Mais, quoique les corps interposés ne diminuent pas l’étendue de la sphère active de l’aimant sur le fer, ils ne laissent pas de diminuer beaucoup l’intensité de la force attractive lorsqu’ils empêchent leur contact. Si l’on interpose entre le fer qu’on veut unir à l’aimant un corps aussi mince que l’on voudra, seulement une feuille de papier, l’aimant ne pourra soutenir qu’une très petite masse de fer, en comparaison de celle qu’il aurait soutenue si le fer lui avait été immédiatement appliqué : cette différence d’effet provient de ce que l’intensité de la force est, sans comparaison, beaucoup plus grande au point de contact, et qu’en mettant obstacle à l’union immédiate du fer avec l’aimant par un corps intermédiaire, on lui ôte la plus grande partie de sa force en ne lui laissant que celle qu’il exercerait au delà de son point de contact.
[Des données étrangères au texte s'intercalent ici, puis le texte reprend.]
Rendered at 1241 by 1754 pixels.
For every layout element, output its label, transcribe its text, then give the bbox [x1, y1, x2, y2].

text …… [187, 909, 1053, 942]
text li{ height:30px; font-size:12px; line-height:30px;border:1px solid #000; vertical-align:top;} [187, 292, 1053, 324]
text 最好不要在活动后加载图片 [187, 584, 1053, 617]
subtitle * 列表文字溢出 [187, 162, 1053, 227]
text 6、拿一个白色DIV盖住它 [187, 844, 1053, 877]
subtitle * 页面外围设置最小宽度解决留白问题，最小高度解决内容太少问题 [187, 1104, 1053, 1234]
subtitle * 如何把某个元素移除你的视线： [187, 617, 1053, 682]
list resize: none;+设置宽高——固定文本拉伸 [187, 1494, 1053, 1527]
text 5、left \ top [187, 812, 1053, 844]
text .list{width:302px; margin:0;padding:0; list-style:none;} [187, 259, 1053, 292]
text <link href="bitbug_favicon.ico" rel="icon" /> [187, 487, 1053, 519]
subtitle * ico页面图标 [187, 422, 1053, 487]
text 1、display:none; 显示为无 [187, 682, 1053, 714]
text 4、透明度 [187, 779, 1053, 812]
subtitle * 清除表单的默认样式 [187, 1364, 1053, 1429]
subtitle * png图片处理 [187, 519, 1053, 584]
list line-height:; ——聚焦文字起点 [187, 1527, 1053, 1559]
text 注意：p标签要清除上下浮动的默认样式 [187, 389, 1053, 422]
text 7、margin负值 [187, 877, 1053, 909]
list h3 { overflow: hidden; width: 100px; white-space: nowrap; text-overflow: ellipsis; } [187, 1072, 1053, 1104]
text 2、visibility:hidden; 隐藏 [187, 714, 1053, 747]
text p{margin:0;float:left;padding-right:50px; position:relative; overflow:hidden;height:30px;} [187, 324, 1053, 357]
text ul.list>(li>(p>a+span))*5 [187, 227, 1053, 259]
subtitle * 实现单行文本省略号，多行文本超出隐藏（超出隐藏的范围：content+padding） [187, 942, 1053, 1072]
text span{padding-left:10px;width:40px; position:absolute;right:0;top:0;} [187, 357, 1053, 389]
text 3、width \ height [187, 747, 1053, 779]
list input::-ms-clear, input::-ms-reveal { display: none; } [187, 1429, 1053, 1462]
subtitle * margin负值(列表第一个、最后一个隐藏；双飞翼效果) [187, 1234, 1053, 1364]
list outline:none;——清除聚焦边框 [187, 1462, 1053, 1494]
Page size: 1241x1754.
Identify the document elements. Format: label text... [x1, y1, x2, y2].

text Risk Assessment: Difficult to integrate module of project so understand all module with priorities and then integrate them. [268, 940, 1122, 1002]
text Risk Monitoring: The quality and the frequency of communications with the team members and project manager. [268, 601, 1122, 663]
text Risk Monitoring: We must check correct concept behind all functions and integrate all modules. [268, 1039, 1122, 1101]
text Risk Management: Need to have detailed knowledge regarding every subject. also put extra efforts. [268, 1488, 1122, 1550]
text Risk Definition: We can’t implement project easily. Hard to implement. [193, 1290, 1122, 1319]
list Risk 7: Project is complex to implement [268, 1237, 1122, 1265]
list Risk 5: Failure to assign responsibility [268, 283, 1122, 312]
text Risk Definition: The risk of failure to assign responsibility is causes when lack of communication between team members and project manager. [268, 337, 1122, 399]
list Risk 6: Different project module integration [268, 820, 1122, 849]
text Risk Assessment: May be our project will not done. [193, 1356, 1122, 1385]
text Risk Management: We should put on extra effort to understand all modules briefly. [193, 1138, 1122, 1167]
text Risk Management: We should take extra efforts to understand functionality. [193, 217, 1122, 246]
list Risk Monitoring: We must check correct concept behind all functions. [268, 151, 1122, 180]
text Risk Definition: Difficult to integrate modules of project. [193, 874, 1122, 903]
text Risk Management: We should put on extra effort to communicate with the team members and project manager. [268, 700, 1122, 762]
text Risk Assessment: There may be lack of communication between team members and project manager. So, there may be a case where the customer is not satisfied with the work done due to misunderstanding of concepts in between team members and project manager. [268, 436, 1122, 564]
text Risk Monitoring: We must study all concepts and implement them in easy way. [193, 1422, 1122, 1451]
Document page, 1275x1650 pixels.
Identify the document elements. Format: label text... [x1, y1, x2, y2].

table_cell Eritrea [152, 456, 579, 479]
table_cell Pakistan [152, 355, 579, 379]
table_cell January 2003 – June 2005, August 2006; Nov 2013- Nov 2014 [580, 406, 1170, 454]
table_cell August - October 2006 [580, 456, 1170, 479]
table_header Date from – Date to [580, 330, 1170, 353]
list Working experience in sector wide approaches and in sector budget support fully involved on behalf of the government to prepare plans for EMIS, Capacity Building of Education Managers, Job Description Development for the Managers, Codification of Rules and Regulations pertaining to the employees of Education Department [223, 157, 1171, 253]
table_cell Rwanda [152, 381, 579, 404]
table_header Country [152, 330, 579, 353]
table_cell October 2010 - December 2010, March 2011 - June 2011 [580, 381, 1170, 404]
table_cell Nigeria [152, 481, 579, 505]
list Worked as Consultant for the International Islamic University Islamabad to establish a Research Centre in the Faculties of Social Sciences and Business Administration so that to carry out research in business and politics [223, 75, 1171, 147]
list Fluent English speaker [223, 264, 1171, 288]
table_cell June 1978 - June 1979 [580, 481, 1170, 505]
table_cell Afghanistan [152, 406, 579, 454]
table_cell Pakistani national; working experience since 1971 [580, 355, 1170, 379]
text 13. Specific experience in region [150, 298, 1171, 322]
Mais cet effet, qui est si sensible à ce point, devient nul ou du moins insensible à toute autre distance, car les corps interposés à un pied, à un pouce, et même à une ligne de l’aimant, ne paraissent faire aucun obstacle à l’exercice de son attraction.

Le fer réduit en rouille cesse d’être attirable à l’aimant ; la rouille est une dissolution du fer par l’humidité de l’air, ou, pour mieux dire, par l’action de l’acide aérien, qui, comme nous l’avons dit, a produit tous les autres acides : aussi agissent-ils tous sur le fer, et à peu près de la même manière, car tous le dissolvent, lui ôtent la propriété d’être attiré par l’aimant ; mais il reprend cette même propriété lorsqu’on fait exhaler ces acides par le moyen du feu. Cette propriété n’est donc pas détruite en entier dans la rouille et dans les autres dissolutions du fer[2], puisqu’elle se rétablit dès que le dissolvant en est séparé.

L’action du feu produit dans le fer un effet tout contraire à celui de l’impression des acides ou de l’humidité de l’air ; le feu le rend d’autant plus attirable à l’aimant, qu’il a

  1. Un bloc de plomb d’un pied d’épaisseur, interposé entre l’aimant et le fer, n’en diminue pas la force attractive. Musschenbroëck, p. 59.
  2. En faisant dissoudre la limaille de fer dans les acides vitrioliques ou nitreux, elle cesse d’être attirable à l’aimant ; cependant on ne peut pas dire qu’elle perd entièrement la vertu magnétique ; il en est de même du vitriol de fer, dont l’attraction est à la vérité très petite, mais non pas nulle, comme le dit Lémery. (Mémoires de l’Académie des sciences, année 1706.) Il faut, pour s’en apercevoir, le présenter à une très longue aiguille aimantée ; la dissolution, séparant les parties du fer, fait le même effet que le mouvement de secousse qu’on donne à la limaille en disposant ses parties en différents sens, et c’est ce qui détruit la vertu magnétique. Musschenbroëck, p. 125.